* [Work task] Please write out every line of each item below with no changes, keeping the original wording, characters, spacing, and line breaks in every language.

- - - - -

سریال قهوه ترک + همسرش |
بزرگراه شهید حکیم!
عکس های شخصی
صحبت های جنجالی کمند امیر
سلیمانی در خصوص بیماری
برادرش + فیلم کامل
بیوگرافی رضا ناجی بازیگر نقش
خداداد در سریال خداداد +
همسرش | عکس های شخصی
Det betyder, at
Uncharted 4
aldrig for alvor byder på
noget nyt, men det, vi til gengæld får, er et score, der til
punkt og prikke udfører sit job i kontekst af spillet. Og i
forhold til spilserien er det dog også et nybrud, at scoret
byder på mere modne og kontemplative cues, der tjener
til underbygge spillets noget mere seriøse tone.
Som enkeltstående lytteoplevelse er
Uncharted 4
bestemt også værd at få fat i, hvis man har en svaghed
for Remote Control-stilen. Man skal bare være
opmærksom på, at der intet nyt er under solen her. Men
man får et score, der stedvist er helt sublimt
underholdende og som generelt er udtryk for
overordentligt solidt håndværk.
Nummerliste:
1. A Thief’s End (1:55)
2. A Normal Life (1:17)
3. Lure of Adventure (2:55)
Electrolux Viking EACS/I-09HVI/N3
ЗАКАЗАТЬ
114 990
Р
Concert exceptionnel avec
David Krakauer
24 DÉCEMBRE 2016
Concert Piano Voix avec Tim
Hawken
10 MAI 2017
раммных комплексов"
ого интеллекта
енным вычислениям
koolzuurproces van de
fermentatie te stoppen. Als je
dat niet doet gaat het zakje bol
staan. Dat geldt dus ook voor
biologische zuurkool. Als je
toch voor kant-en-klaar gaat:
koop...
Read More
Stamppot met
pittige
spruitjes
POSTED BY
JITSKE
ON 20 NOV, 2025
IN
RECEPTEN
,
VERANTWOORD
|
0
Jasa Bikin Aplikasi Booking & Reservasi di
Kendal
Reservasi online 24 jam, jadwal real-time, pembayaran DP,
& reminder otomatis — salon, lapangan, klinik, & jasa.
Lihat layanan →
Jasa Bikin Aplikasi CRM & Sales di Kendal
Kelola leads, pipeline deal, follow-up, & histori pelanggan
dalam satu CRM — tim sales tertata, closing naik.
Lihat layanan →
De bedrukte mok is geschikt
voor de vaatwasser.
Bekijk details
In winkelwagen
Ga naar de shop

- - - - -

* [Written solution]
سریال قهوه ترک + همسرش |
بزرگراه شهید حکیم!
عکس های شخصی
صحبت های جنجالی کمند امیر
سلیمانی در خصوص بیماری
برادرش + فیلم کامل
بیوگرافی رضا ناجی بازیگر نقش
خداداد در سریال خداداد +
همسرش | عکس های شخصی
Det betyder, at
Uncharted 4
aldrig for alvor byder på
noget nyt, men det, vi til gengæld får, er et score, der til
punkt og prikke udfører sit job i kontekst af spillet. Og i
forhold til spilserien er det dog også et nybrud, at scoret
byder på mere modne og kontemplative cues, der tjener
til underbygge spillets noget mere seriøse tone.
Som enkeltstående lytteoplevelse er
Uncharted 4
bestemt også værd at få fat i, hvis man har en svaghed
for Remote Control-stilen. Man skal bare være
opmærksom på, at der intet nyt er under solen her. Men
man får et score, der stedvist er helt sublimt
underholdende og som generelt er udtryk for
overordentligt solidt håndværk.
Nummerliste:
1. A Thief’s End (1:55)
2. A Normal Life (1:17)
3. Lure of Adventure (2:55)
Electrolux Viking EACS/I-09HVI/N3
ЗАКАЗАТЬ
114 990
Р
Concert exceptionnel avec
David Krakauer
24 DÉCEMBRE 2016
Concert Piano Voix avec Tim
Hawken
10 MAI 2017
раммных комплексов"
ого интеллекта
енным вычислениям
koolzuurproces van de
fermentatie te stoppen. Als je
dat niet doet gaat het zakje bol
staan. Dat geldt dus ook voor
biologische zuurkool. Als je
toch voor kant-en-klaar gaat:
koop...
Read More
Stamppot met
pittige
spruitjes
POSTED BY
JITSKE
ON 20 NOV, 2025
IN
RECEPTEN
,
VERANTWOORD
|
0
Jasa Bikin Aplikasi Booking & Reservasi di
Kendal
Reservasi online 24 jam, jadwal real-time, pembayaran DP,
& reminder otomatis — salon, lapangan, klinik, & jasa.
Lihat layanan →
Jasa Bikin Aplikasi CRM & Sales di Kendal
Kelola leads, pipeline deal, follow-up, & histori pelanggan
dalam satu CRM — tim sales tertata, closing naik.
Lihat layanan →
De bedrukte mok is geschikt
voor de vaatwasser.
Bekijk details
In winkelwagen
Ga naar de shop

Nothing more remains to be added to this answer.